Chailly: Grip, Farbe, Timbre

Auch in der zweiten Reihe singen kundige Kehlen. Der umtriebig watschelnde Goro wird von Carlo Bosi verkörpert. Der heiratswillige Palastbesitzer Yamadori (Costantino Finucci) wird von Butterfly schnöde abgewiesen, obwohl Finucci vokal ungemein rüstig klingt. Der drohende Gefährlichkeit ausstrahlende Bonzo von Abramo Rosalen überzeugt mit kraftvollen Basstönen. Weitere Rollen besetzen die Bässe Leonardo Galeazzi (Yakusidé) und Gabriele Sagona (Commissario imperiale). Auch Romano Dal Zovo, Marzia Castellini, Sopranistin Maria Miccoli und Sopranistin Roberta Salvati machen dem Teatro alla Scala singend Ehre.

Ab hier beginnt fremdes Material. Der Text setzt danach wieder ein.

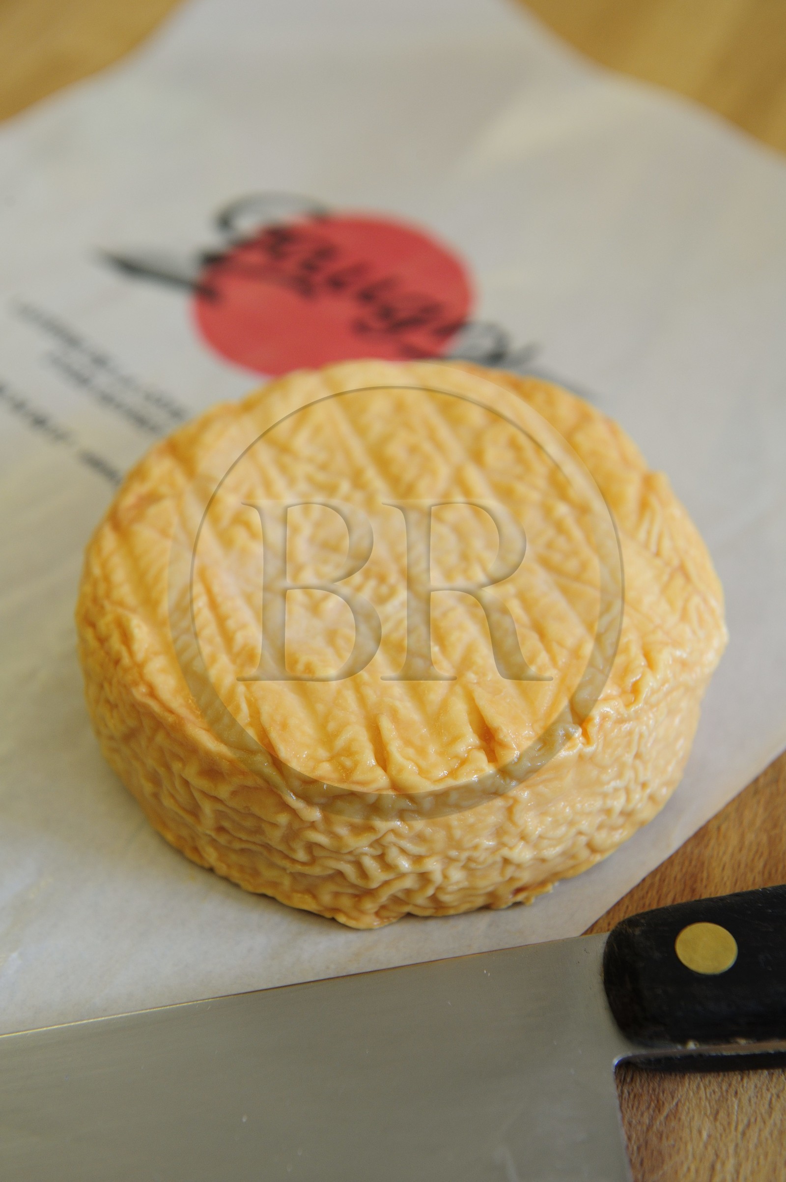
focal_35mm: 62
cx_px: 393
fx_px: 2033
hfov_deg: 21.9
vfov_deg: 32.4
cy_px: 591
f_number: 5.6
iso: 800
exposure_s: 1/80
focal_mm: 62
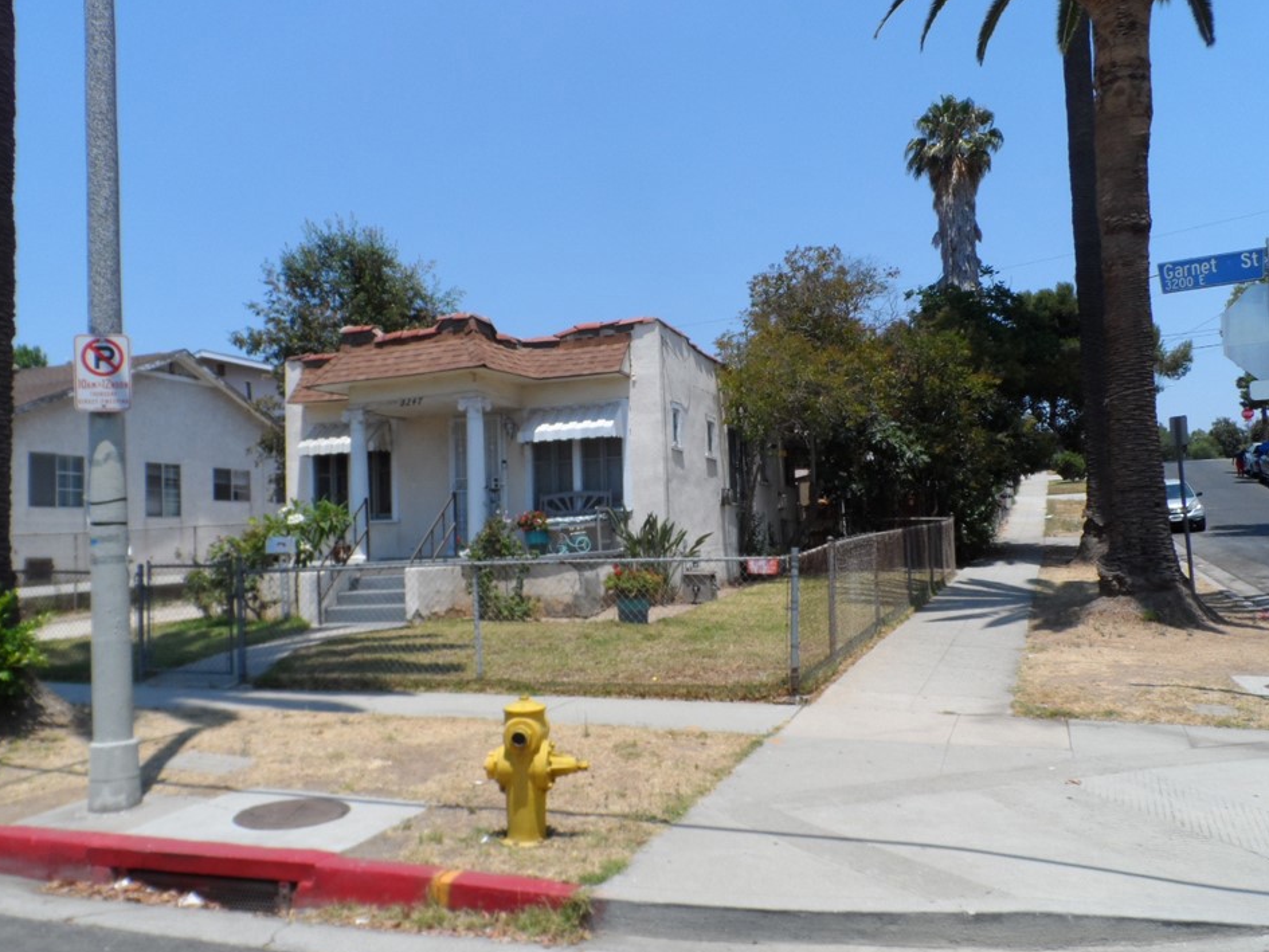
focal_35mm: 26
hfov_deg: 67.3
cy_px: 489
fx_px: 953
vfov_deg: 53.1
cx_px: 607
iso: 80
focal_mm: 4
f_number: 4.5
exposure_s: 1/750
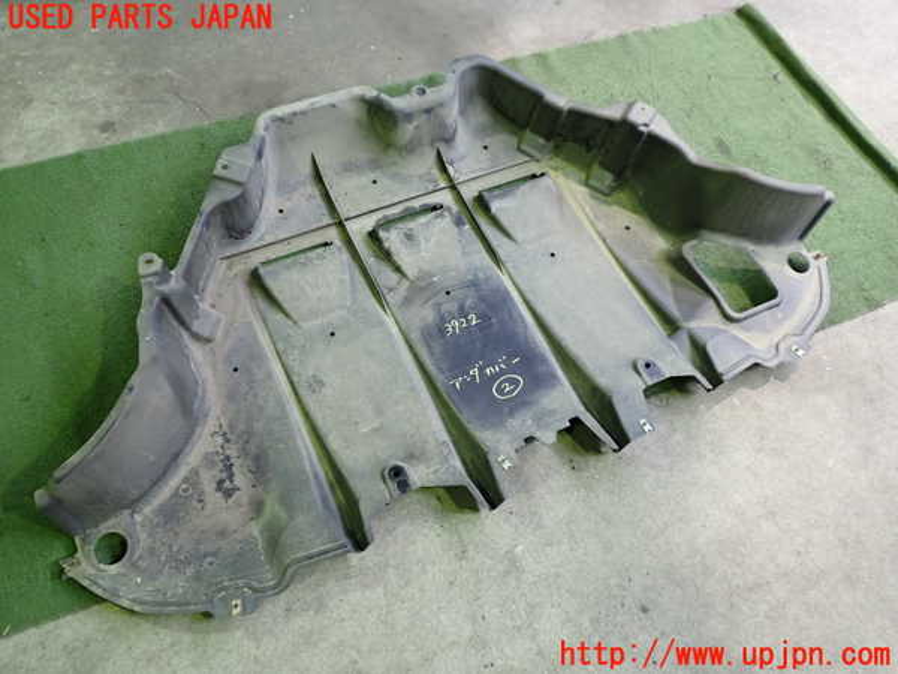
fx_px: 778
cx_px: 449
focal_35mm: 30
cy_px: 337
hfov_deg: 60.0
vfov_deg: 46.8
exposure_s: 1/30
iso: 320
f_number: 2.3
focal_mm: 5.4
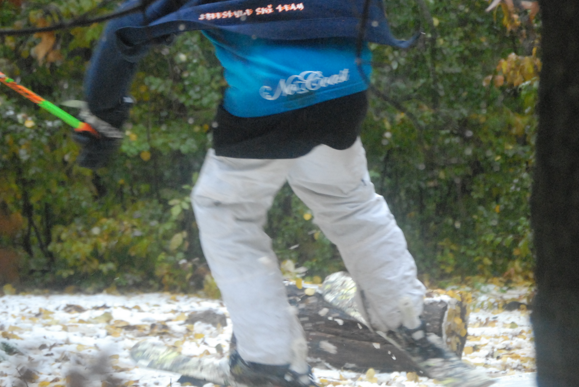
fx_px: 3784
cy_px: 121
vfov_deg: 5.9
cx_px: 431
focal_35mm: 235
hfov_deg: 8.7
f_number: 4.5
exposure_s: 1/200
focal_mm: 90
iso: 1600
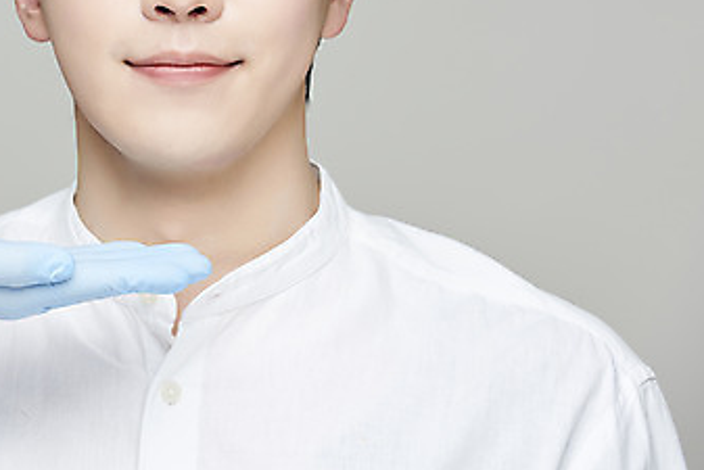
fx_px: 6945
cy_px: 54
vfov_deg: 3.9
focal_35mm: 355
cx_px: 145
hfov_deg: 5.8
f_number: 8
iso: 64
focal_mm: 200
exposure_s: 1/125
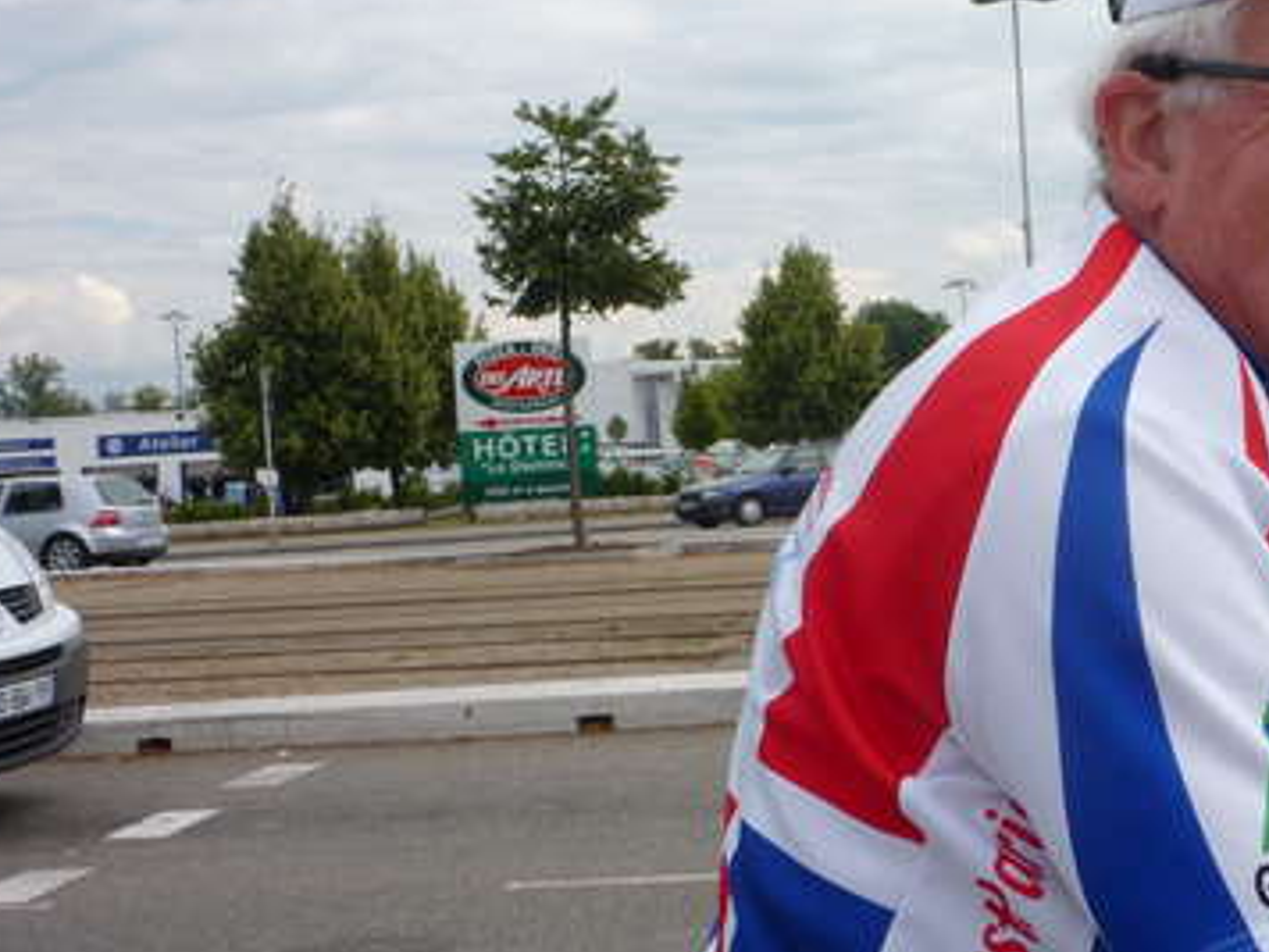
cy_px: 471
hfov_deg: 32.1
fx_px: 2163
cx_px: 955
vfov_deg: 24.8
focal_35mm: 59
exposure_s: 1/500
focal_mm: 5.7
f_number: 5
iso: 80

Das Orchester des Teatro alla Scala klingt frisch wie am ersten Tag. Scala-Chef Riccardo Chailly leitet seine zweite Inaugurazione. Letztes Jahr war ja Verdis frühes Meisterwerk Giovanna D’Arco, u.a. mit Anna Netrebko, dran. Es ist ein guter Abend. Die Streicher haben Grip, Farbe, Timbre. Auch die Holzbläser agieren gefühlvoll. Vorbildlich Chaillys Gefühl für Raum und Disposition. Chailly strafft in den rezitativischen Ensembles, wird breiter in den arios bestimmten Szenen. Der den dritten Akt einleitende Chor der Marinai ist mir aber zu kantenlos. Und im tragischen dritten Akt ist mir Chailly manchmal zu genau, zu gehemmt. Es schleicht sich eine Unsinnlichkeit ins Dirigat, doch freilich haben auf Chaillys Niveau auch die herben Stockungen ihren Reiz und Sinn.